The bill increases access to and transparency around employer-provided child care benefits—helping families, employers, and policymakers—while adding federal staffing and raising risks of reduced hiring transparency and IRS resource diversion.
Parents and families (especially middle-class families) will get clearer, easier access to information and assistance to use employer-provided child care benefits (Dependent Care FSAs and the section 45F credit), likely increasing take-up and financial support for childcare.
Tax preparers and taxpayers will receive an official preparer fact sheet listing tax benefits and rules for employer-provided child care, reducing filing errors and improving compliance.
Small-business owners and employers will receive targeted outreach and coordination with the IRS and other federal agencies to adopt or expand employer-provided child care benefits, lowering barriers for employers to offer these benefits.
Federal hiring rules for the Liaison office would be waived (competitive service and SES appointment rules), reducing hiring transparency and potentially weakening merit-based selection within the federal workforce.
Mandating IRS involvement and public outreach to promote employer-provided child care could divert IRS resources from core tax administration, potentially reducing efficiency or enforcement in other IRS functions.
Creating a new Executive Schedule–level position and associated staff increases federal administrative costs and raises spending borne by taxpayers.
Based on analysis of 4 sections of legislative text.

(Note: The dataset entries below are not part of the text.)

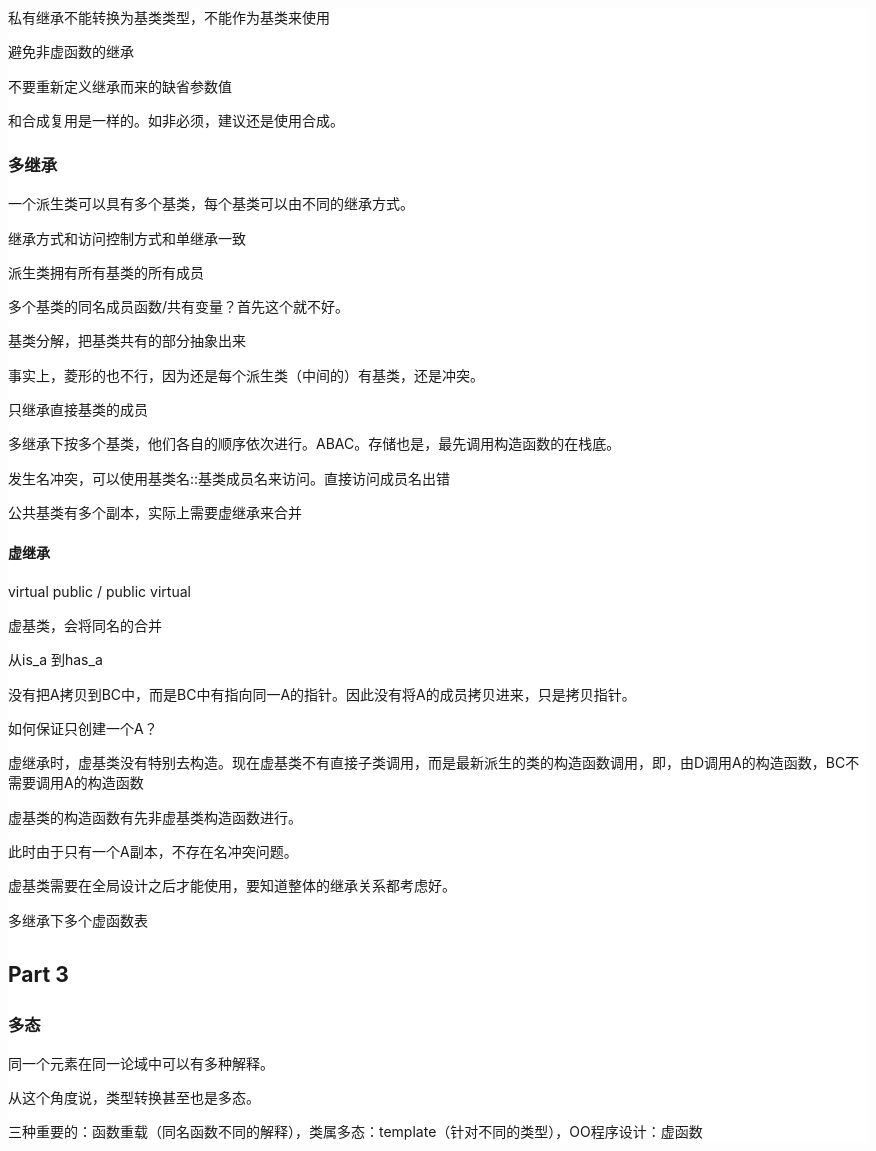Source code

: 私有继承不能转换为基类类型，不能作为基类来使用

避免非虚函数的继承

不要重新定义继承而来的缺省参数值

和合成复用是一样的。如非必须，建议还是使用合成。

### 多继承

一个派生类可以具有多个基类，每个基类可以由不同的继承方式。

继承方式和访问控制方式和单继承一致

派生类拥有所有基类的所有成员

多个基类的同名成员函数/共有变量？首先这个就不好。

基类分解，把基类共有的部分抽象出来

事实上，菱形的也不行，因为还是每个派生类（中间的）有基类，还是冲突。

只继承直接基类的成员

多继承下按多个基类，他们各自的顺序依次进行。ABAC。存储也是，最先调用构造函数的在栈底。

发生名冲突，可以使用基类名::基类成员名来访问。直接访问成员名出错

公共基类有多个副本，实际上需要虚继承来合并

#### 虚继承

virtual public / public virtual

虚基类，会将同名的合并

从is_a 到has_a

没有把A拷贝到BC中，而是BC中有指向同一A的指针。因此没有将A的成员拷贝进来，只是拷贝指针。

如何保证只创建一个A？

虚继承时，虚基类没有特别去构造。现在虚基类不有直接子类调用，而是最新派生的类的构造函数调用，即，由D调用A的构造函数，BC不需要调用A的构造函数

虚基类的构造函数有先非虚基类构造函数进行。

此时由于只有一个A副本，不存在名冲突问题。

虚基类需要在全局设计之后才能使用，要知道整体的继承关系都考虑好。

多继承下多个虚函数表

## Part 3

### 多态

同一个元素在同一论域中可以有多种解释。

从这个角度说，类型转换甚至也是多态。

三种重要的：函数重载（同名函数不同的解释），类属多态：template（针对不同的类型），OO程序设计：虚函数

Creates an IRS Business Child Care Liaison to improve outreach, employer coordination, SAM.gov linking, and annual reporting on Dependent Care FSAs and the child care credit.
Introduced March 12, 2026 by Margaret Wood Hassan · Last progress March 12, 2026
Creates a new Business Child Care Liaison position inside the IRS to help employers, payroll providers, tax preparers, and taxpayers better use Dependent Care Flexible Spending Accounts (FSAs) and the child care tax credit. The Liaison will run an office, do outreach and education, facilitate employer–IRS communications, post a landing page link on SAM.gov within 120 days, and deliver annual public reports with utilization data and recommendations.